Akiyama then chimed in with another story from a year before that, when a homeless man was found dead in his blue plastic tent.
“Someone from the park’s office came to check the tent because there had been no movement for a long time,” she said. “But inside there was a body like a skeleton. The police believe he died of natural causes, but there was even a flea market held in front of his tent a while before.”
So, I discovered, the peaceful, relaxing park with its early morning exercisers and the rest was not immune from the most ultimate of human dramas.
Wafting cool notes
But then I ran into a man who was practicing trumpet in the woods.

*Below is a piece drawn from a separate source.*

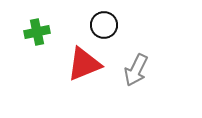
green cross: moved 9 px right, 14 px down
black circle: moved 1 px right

It was the end of the day, and the sight of him wafting cool notes through evening-dappled foliage was nothing if not picturesque.
Hitoshi Okano, 58, who is a professional jazz musician, said he likes to practice there on nice days.
“I like to play outdoors,” he said. “Some jazz players don’t like it because there’s no echo, but when I play here, it feels like I’m naturally making music,” he said.
And that was it as the sun came down over Setagaya Koen.
Or rather, that would have been it had I not returned to the park for any additional information on my day off a few days later. It was then that I encountered something I just cannot leave out.
As I strolled through the leafy environs, heading for brunch with my husband, a girlfriend and our kids, I heard a buzz close to the fountain with which I was by then so familiar.
Making a bee-line toward it, I couldn’t bee-lieve my eyes, for there was a man with only his underpants on about to scale the fountain’s upstanding central feature.
But golly gosh, as he reached the very peak of the protuberance, he flung off his last little bit of modesty and posed there awhile before triumphantly coming down.
The man’s motions were slow and graceful, so we spectators could enjoy the spectacle for a good five minutes — though some mothers shielded their children’s eyes, telling them “he is a strange man.”
All shows end, though, and when the man came back out of the fountain there was a guardian of law and order awaiting. Right after he put on his underpants, the boy in blue arrested him. That’s freedom.
So next time you walk by a park, don’t for a minute think it’s just a place where birds tweet, office workers eat lunch and designer dogs take a pee. Oh, no — all human life, and more besides, is effervescing there from dawn to dusk . . . and beyond.